With an attitude like that, it makes it that more difficult for us. We have considered alternate school options, but our son is so advanced that it could cause more problems - since sometimes it is due to boredom within his class. He already does his brother's third grade work with ease (we have caught him doing his homework several times). I have asked the school to give him additional work that is at a harder level, but there reaction is that he can have it has a reward for positive behavior!! His school also is thinking about putting him in the expulsionary class room when he needs his breaks! I just don't think that's appropriate! I don't think punishing him with worse students is going to work!! He needs help - and I just wish the school would step up to help since he spends 8 hours of his day there!!!
We are just at a stand-still with a feeling of hopelessness! We want to help him; get our six-year old back to a happy childhood without having to try so hard to be good!! We have tried different behavior modification techniques at home, but they all seem to fail quickly!
Perhaps someone can recommend something! I am in definite hopes that with the RIGHT technique I can get back my loving, happy, and healthy six-year-old son!! He just wants to have a friend and we just want him to feel like he belongs with his peers again!
I think your son is right--no one can help hill--tell him he has to LEARN to help himself in life. Tell him that you are there to help him learn things--as well as any doctors you introduce him to. Just because one dr. can't identify with him--tell him--another one might. It is a search process.

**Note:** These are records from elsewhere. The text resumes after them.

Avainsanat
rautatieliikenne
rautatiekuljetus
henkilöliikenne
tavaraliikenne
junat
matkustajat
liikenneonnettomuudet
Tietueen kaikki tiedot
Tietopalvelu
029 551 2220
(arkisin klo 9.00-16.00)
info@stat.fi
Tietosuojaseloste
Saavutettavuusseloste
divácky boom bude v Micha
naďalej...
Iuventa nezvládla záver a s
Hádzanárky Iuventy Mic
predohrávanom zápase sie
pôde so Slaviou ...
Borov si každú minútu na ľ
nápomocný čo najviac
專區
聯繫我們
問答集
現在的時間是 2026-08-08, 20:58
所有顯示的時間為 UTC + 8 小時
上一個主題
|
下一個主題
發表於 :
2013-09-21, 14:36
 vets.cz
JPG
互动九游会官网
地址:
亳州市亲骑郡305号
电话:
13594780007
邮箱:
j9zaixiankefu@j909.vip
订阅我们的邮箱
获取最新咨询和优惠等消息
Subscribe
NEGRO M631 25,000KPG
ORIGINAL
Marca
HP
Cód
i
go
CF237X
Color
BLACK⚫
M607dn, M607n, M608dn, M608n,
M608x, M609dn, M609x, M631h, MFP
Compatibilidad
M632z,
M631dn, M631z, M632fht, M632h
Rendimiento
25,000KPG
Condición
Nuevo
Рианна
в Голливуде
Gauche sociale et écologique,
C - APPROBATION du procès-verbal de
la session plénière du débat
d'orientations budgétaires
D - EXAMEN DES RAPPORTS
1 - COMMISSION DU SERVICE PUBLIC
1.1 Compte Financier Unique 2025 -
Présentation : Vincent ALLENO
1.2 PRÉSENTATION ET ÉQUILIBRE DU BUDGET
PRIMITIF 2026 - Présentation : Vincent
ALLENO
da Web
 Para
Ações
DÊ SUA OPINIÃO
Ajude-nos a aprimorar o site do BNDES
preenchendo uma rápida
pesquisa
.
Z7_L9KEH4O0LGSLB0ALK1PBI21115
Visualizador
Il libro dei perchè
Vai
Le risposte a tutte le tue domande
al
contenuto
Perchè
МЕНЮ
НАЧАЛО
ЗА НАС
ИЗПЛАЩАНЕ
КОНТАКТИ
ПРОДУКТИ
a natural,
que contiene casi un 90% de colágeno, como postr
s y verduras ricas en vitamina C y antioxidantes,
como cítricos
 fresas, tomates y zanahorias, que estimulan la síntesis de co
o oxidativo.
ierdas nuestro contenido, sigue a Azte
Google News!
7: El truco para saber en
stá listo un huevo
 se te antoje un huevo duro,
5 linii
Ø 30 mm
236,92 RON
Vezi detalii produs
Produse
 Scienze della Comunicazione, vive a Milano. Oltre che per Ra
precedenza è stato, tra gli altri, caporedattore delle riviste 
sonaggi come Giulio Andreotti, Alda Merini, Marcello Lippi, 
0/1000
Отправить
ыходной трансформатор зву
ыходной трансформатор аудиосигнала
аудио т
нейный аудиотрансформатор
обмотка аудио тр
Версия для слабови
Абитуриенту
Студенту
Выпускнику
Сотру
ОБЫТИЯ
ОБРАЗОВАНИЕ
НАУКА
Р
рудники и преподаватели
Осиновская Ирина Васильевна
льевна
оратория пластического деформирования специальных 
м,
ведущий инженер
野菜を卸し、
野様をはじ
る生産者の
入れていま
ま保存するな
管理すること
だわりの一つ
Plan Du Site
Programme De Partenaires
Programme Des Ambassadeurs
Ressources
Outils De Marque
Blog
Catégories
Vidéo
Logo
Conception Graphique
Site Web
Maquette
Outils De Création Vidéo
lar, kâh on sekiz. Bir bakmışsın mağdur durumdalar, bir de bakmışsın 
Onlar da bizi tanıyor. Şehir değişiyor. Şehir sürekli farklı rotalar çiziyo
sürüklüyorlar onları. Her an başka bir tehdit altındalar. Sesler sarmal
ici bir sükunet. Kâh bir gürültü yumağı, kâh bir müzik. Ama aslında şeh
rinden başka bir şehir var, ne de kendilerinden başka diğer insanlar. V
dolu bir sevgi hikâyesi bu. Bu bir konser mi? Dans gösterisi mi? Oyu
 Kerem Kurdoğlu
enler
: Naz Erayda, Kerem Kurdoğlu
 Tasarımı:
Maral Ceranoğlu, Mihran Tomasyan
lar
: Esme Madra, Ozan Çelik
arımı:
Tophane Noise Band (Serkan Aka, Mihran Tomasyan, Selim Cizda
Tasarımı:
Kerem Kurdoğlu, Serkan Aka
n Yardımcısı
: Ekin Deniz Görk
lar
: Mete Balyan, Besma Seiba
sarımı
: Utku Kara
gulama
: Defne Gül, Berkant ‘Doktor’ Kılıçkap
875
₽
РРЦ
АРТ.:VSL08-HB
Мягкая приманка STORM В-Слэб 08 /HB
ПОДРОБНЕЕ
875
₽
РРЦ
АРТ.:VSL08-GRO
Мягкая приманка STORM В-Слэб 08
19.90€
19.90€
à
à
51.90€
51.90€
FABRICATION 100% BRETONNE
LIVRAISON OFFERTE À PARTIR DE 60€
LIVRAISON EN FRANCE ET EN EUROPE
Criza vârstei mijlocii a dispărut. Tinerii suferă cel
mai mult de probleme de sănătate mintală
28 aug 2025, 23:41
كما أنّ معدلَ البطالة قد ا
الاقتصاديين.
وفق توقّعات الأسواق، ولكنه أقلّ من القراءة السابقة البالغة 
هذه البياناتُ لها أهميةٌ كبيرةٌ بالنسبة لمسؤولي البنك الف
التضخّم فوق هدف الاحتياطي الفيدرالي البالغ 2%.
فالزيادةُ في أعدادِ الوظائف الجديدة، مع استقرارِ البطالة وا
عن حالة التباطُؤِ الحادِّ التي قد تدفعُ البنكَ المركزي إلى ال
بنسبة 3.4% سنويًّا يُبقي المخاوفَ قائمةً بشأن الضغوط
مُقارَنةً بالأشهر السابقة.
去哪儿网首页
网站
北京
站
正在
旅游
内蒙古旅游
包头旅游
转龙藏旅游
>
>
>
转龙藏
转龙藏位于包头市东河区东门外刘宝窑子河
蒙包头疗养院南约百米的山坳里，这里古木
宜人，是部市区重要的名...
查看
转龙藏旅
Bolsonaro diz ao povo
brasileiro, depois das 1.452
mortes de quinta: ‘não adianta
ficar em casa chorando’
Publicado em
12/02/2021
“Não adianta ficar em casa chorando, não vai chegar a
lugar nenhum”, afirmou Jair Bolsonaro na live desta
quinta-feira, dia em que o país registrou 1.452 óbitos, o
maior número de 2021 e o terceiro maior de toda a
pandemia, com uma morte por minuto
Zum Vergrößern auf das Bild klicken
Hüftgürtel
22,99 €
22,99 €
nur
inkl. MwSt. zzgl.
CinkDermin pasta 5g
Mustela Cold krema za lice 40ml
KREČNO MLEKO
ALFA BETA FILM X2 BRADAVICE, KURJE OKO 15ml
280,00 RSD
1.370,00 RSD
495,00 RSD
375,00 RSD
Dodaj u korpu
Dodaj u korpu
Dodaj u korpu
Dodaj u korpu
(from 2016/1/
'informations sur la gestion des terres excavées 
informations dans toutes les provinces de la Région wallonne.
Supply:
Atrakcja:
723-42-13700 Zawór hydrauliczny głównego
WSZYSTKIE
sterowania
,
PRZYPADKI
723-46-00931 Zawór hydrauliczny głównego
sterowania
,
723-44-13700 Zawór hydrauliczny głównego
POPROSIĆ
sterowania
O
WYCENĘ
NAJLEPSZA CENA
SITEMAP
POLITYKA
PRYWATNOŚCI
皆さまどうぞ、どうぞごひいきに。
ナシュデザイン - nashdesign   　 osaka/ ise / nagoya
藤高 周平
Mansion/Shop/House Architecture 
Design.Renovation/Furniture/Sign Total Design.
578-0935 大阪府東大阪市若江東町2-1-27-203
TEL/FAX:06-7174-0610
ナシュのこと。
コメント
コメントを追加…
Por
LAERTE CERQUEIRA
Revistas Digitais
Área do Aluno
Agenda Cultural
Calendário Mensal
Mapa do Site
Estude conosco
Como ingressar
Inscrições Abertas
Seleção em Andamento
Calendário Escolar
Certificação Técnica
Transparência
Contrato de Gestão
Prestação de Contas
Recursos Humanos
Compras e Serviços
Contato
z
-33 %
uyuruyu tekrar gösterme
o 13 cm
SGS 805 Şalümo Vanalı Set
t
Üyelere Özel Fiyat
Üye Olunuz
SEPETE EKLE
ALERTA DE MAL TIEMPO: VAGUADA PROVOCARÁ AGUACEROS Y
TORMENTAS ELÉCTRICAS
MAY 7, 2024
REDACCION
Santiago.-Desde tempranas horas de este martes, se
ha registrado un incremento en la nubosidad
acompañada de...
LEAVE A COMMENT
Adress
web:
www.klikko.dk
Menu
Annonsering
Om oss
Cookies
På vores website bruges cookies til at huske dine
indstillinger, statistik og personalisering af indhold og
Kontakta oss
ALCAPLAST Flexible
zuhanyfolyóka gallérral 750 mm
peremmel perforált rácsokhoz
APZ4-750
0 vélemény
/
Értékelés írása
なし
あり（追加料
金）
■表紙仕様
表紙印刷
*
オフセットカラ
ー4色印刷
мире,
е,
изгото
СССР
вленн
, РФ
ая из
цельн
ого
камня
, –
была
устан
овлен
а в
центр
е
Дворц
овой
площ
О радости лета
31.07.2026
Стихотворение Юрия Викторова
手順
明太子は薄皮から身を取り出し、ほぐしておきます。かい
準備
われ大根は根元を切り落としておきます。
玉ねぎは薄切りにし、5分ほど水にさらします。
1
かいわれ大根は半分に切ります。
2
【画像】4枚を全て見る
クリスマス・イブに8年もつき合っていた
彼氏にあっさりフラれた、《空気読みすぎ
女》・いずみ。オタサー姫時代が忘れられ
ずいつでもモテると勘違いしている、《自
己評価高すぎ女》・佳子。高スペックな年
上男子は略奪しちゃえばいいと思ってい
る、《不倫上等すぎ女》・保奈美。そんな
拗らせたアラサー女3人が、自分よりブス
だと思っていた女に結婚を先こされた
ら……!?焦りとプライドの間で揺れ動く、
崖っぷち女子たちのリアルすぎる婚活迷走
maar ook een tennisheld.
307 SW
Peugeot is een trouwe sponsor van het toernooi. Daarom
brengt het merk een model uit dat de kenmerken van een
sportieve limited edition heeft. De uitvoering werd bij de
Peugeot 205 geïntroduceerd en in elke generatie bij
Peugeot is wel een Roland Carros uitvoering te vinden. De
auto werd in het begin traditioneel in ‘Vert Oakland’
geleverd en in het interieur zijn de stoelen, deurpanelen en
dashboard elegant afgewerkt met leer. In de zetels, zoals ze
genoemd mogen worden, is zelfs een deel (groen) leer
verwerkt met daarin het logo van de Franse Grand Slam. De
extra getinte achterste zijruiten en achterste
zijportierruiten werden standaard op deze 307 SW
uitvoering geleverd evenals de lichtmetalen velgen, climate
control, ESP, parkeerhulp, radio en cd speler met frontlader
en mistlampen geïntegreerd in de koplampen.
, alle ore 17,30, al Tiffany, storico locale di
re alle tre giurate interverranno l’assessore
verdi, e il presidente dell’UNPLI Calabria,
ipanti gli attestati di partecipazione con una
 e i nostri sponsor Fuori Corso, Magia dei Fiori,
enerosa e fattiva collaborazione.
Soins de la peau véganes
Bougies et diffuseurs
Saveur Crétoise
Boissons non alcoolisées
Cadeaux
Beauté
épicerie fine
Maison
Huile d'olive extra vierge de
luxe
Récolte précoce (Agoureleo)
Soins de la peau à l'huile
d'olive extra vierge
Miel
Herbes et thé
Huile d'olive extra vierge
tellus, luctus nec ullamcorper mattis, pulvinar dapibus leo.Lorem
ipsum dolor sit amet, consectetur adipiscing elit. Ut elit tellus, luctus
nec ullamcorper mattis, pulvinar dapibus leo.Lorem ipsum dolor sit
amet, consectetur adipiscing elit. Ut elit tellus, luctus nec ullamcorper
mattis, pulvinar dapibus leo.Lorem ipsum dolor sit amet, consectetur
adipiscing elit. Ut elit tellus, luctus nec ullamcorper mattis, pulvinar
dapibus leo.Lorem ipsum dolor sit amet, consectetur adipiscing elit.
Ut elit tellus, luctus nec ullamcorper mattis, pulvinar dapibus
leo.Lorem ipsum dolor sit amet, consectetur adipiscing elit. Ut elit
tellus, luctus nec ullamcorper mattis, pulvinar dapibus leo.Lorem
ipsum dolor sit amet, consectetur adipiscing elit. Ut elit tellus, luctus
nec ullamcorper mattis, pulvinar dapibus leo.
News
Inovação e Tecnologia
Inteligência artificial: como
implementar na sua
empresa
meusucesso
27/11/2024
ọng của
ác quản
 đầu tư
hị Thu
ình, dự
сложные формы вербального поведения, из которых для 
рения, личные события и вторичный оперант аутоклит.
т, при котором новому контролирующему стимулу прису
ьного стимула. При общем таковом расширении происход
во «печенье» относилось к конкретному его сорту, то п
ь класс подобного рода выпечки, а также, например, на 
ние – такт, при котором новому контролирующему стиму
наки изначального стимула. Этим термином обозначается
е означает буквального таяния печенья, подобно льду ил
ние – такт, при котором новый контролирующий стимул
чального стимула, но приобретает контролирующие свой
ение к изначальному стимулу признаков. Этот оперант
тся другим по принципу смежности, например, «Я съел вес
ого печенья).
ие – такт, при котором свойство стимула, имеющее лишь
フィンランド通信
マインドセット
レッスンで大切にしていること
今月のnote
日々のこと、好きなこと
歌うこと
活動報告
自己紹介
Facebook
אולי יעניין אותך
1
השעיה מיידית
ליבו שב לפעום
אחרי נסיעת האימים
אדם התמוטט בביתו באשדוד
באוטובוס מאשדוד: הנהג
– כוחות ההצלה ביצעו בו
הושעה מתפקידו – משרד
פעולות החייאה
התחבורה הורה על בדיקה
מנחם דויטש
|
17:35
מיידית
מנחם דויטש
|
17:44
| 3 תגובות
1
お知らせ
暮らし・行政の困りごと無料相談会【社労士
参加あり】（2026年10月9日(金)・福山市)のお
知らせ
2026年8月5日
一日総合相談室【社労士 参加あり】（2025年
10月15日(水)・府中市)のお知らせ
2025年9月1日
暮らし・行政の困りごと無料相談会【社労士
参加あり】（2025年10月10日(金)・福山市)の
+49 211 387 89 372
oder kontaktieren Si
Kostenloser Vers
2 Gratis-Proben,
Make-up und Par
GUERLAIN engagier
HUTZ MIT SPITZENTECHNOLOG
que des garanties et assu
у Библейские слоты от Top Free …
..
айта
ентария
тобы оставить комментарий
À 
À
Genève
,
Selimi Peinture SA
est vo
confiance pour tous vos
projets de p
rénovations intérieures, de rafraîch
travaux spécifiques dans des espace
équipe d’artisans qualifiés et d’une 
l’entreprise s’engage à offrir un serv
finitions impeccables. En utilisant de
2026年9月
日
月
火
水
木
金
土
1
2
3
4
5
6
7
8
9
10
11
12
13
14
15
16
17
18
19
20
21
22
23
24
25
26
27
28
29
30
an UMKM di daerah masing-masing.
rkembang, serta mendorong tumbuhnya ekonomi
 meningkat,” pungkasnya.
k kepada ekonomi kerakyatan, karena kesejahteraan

I think he is having some type of anxietic reaction. Very bright children can sometimes feel like a rug has been pulled out from underneath them. They are bright, but they are not mature enough to handle it--frustration ensues.
I think he should learn techniques on how to handle his frustration. I agree with the doctor about the techniques to help him, but I do not think that the dr. understands from where your son is reacting--his mental triggers.
I hope this helps.
Teaching my six year old some maturity has been hard too. She regresses at times, but I tell her that I am proud of her...six is a transitional age--the transition to the ages of reason--and that can be anxietic--especially, in smart children who are very aware of everything.
I'm re-reading this because it just stayed with me.
Your son has been suspended from school seven times-- in the first grade. That is severe. You have described aggressive/ anger-motivated behavior-- a child who is not in control of his reactions. You also said you tried medication, and it made him worse.
I am wondering if you tried stimulants- because I think most drs would immediatly think ADHD and try a stimulant for this type of behavior pattern. Sometimes it takes several tries with different stimulants to get to the right one, if indeed ADHD is the problem.
Having said all that, if ADHD is not the problem, he could have an explosive anger problem. There ARE medications that can help with this. I think you should see another doctor who might be willing to work with you on getting some type of calming medication for your child-- he needs to calm down before he will be able to learn any of the behavior things you want to teach him.
I encourage you to contact another physician for your child and keep trying. I know its hard, but we can't give up -- their our kids....if we don't help them, as you can see from your son's school, no one else will.